### WHAT YOU ARE ASKED TO DO
Arrange every line of the listing below as a Markdown table with the columns "Row" and "Line," numbering each row and leaving out blank lines. Omit the pictures from your answer.
-- AVAILABLE RECORDS follows --
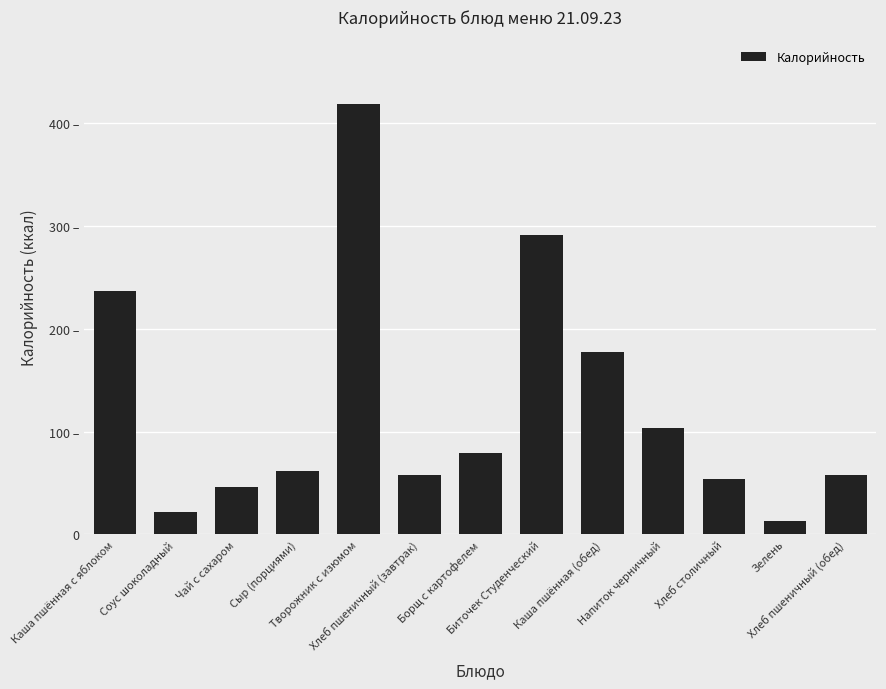

Does the chart contain any negative values?

No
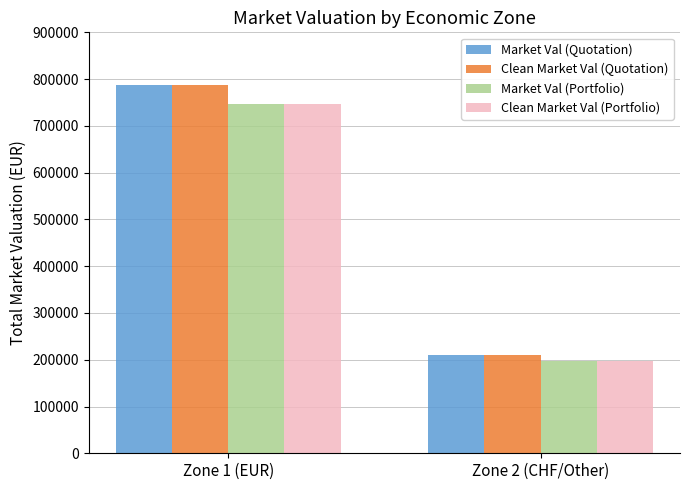

Rank the categories by Clean Market Val (Portfolio) value from lowest to highest.

Zone 2 (CHF/Other), Zone 1 (EUR)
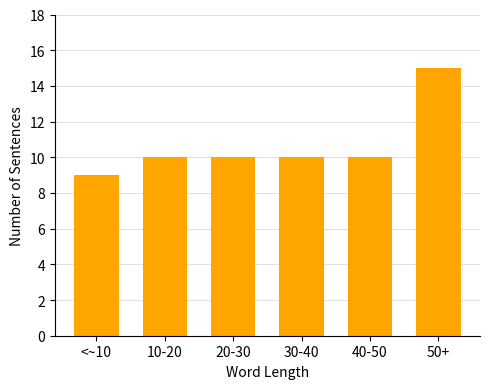

Reading left to right, extract all data points from this chart.

9	10	10	10	10	15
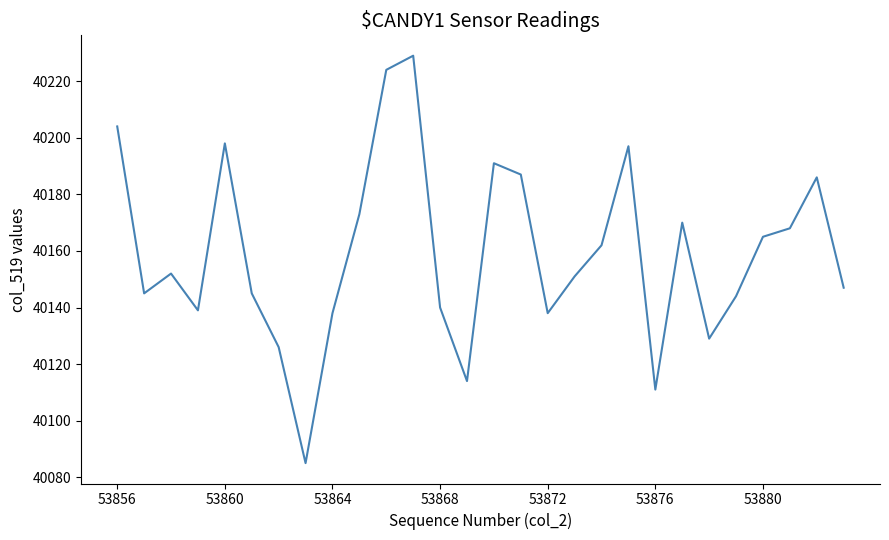

What is the smallest value displayed?

40085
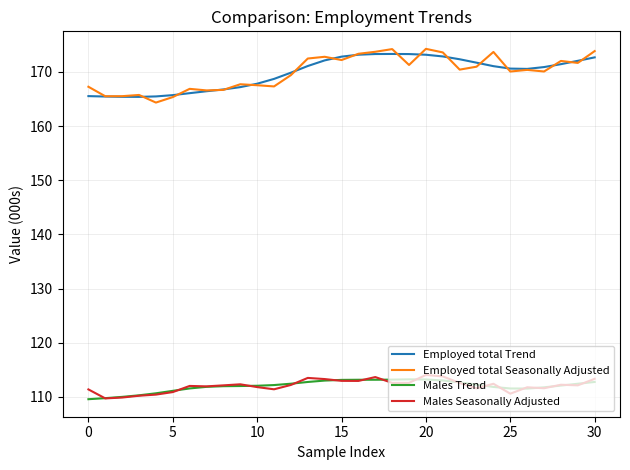

What is the greatest value displayed?

174.2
-- AVAILABLE RECORDS concluded --
### EXERCISE RESULT
| Row | Line |
|---|---|
| 1 | Does the chart contain any negative values? |
| 2 | No |
| 3 | Rank the categories by Clean Market Val (Portfolio) value from lowest to highest. |
| 4 | Zone 2 (CHF/Other), Zone 1 (EUR) |
| 5 | Reading left to right, extract all data points from this chart. |
| 6 | 9	10	10	10	10	15 |
| 7 | What is the smallest value displayed? |
| 8 | 40085 |
| 9 | What is the greatest value displayed? |
| 10 | 174.2 |